§ Document:
Interesting benchmark results of min_max_helper

[HaoYang670]

Describe your question
I find some interesting benchmark results when I try to speed up the function min_max_help. https://github.com/apache/arrow-rs/blob/master/arrow/src/compute/kernels/aggregate.rs#L115-L130

The only thing that I rewrote is replacing iter().fold() by iter().reduce():

    if null_count == 0 {
        // optimized path for arrays without null values
        m.iter()
            .reduce(|acc, item| if cmp(acc, item) { item } else { acc })
            .copied()
    } else {
        n = T::default_value();
        let mut has_value = false;
        for (i, item) in m.iter().enumerate() {
            if data.is_valid(i) && (!has_value || cmp(&n, item)) {
                has_value = true;
                n = *item
            }
        }
        Some(n)
    }

Then I ran

cargo bench min

to find if there are any changes in performance.
And I got the result:

min 512                 time:   [415.18 ns 415.66 ns 416.25 ns]                    
                        change: [-50.211% -50.109% -50.002%] (p = 0.00 < 0.05)
                        Performance has improved.
Found 15 outliers among 100 measurements (15.00%)
  2 (2.00%) low mild
  7 (7.00%) high mild
  6 (6.00%) high severe

min nulls 512           time:   [1.0308 us 1.0331 us 1.0356 us]                           
                        change: [+17.936% +18.114% +18.295%] (p = 0.00 < 0.05)
                        Performance has regressed.

The results are a little unexpected. And I have 2 questions:

1. Why does min 512 have 50% performance improvement? I don't think iter.reduce is faster that iter.fold
2. Why does min nulls 512 become slower? The null_count > 0 code block is not changed.

Need your help!

[jhorstmann]

Interesting, I'm actually seeing the opposite effect, with fold being faster. This is running on an Amd 3700U laptop. The generated code for fold and reduce seems to differ in that reduce contains several branches while fold looks relatively branchless. Different CPUs might handle one or the other better, although I would expect the branchless to win in the benchmark since the input consists of random numbers. I don't have any good explanation why this effects the null handling loop.

`

[HaoYang670]

Interesting, I'm actually seeing the opposite effect, with fold being faster. This is running on an Amd 3700U laptop. The generated code for fold and reduce seems to differ in that reduce contains several branches while fold looks relatively branchless. Different CPUs might handle one or the other better, although I would expect the branchless to win in the benchmark since the input consists of random numbers. I don't have any good explanation why this effects the null handling loop.

§ Set of tasks:
• a. Duplicate the passage of the min_max_helper benchmark thread from "to find if there" up to and including "[+17.936% +18.114% +18.295%] (p = 0.00 < 0.05)".
• b. Using the min_max_helper benchmark thread, mark each statement yes or no, and quote the words that decide it: (i) The rewrite replaced iter().fold() with iter().reduce(). (ii) On jhorstmann's machine, reduce ran faster than fold. (iii) The min nulls 512 benchmark got faster after the change.
• c. Resume the min_max_helper benchmark thread after its final post.

§ Data provided:
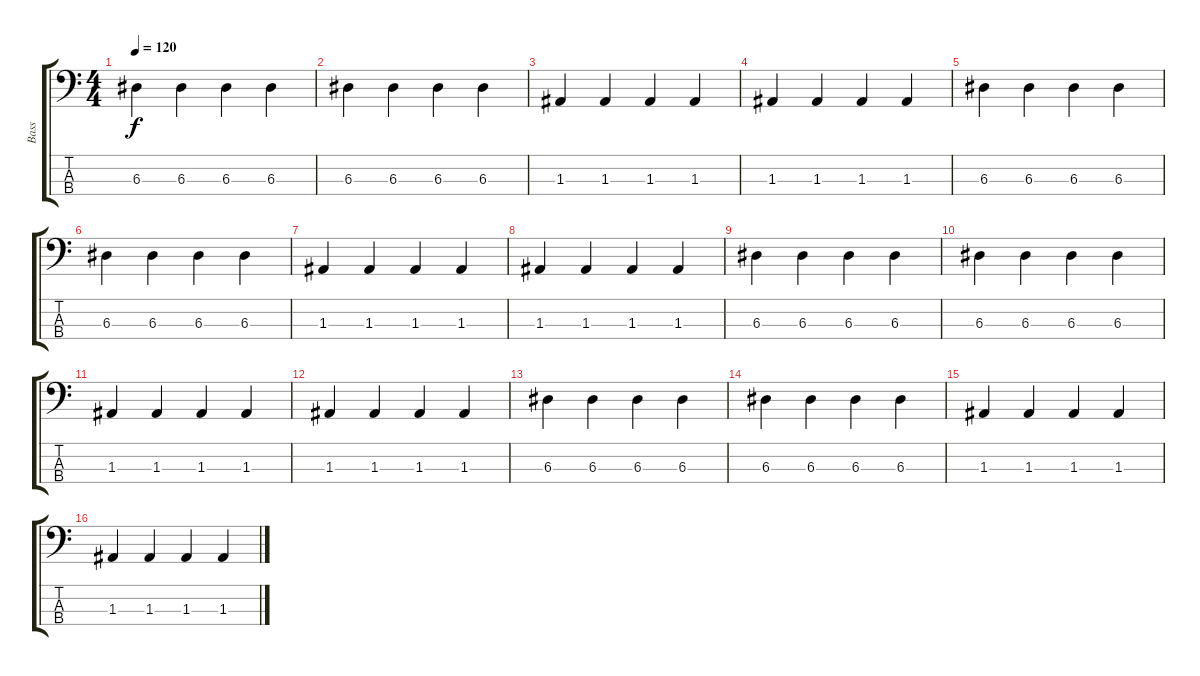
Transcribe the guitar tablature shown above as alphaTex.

§ The responses:
• a.
to find if there are any changes in performance.
And I got the result:

min 512                 time:   [415.18 ns 415.66 ns 416.25 ns]                    
                        change: [-50.211% -50.109% -50.002%] (p = 0.00 < 0.05)
                        Performance has improved.
Found 15 outliers among 100 measurements (15.00%)
  2 (2.00%) low mild
  7 (7.00%) high mild
  6 (6.00%) high severe

min nulls 512           time:   [1.0308 us 1.0331 us 1.0356 us]                           
                        change: [+17.936% +18.114% +18.295%] (p = 0.00 < 0.05)

• b.
(i) Yes: "The only thing that I rewrote is replacing iter().fold() by iter().reduce()"
(ii) No: "I'm actually seeing the opposite effect, with fold being faster."
(iii) No: "Performance has regressed."

• c.
`

More interesting! My desktop uses Intel i7 10700K processors.
Also, I am curious about why the compiler generates different code for fold and reduce. The reduce just uses fold in its implementation:

    #[inline]
    #[stable(feature = "iterator_fold_self", since = "1.51.0")]
    fn reduce<F>(mut self, f: F) -> Option<Self::Item>
    where
        Self: Sized,
        F: FnMut(Self::Item, Self::Item) -> Self::Item,
    {
        let first = self.next()?;
        Some(self.fold(first, f))
    }

[jhorstmann]

Good point, I tried some other variations and it seems to come down to the handling of references vs copying. The following two variations lead to different code:

pub fn min_reduce_ref(array: &[f64]) -> Option<f64> {
    array.iter().reduce(|a, b| if cmp(a, b) { b } else { a }).copied()
}

pub fn min_reduce_copied(array: &[f64]) -> Option<f64> {
    array.iter().copied().reduce(|a, b| if cmp(a, b) { b } else { a })
}

The second one generates the same code that I saw for fold earlier. In theory it should be possible that both get optimized to the same code and this might be limitation in LLVM.

[HaoYang670]

Strongly agree with you @jhorstmann. fold seems to copy all elements in the array, and reduce just takes the references. If the code is rewritten as

    if null_count == 0 {
        // optimized path for arrays without null values
        m.iter()
            .copied()
            .reduce(|acc, item| if cmp(&acc, &item) { item } else { acc })

and I can get the benchmark result:

min 512                 time:   [833.73 ns 834.34 ns 835.06 ns]                     
                        change: [-0.2047% -0.0757% +0.0383%] (p = 0.24 > 0.05)
                        No change in performance detected.
Found 5 outliers among 100 measurements (5.00%)
  4 (4.00%) high mild
  1 (1.00%) high severe

, which is same as fold.

But wait! Which one is faster in this context, copy or reference? On my desktop, I can get 50% performance improvement by using reference. However, you said fold was faster on your laptop. Is it a little weird?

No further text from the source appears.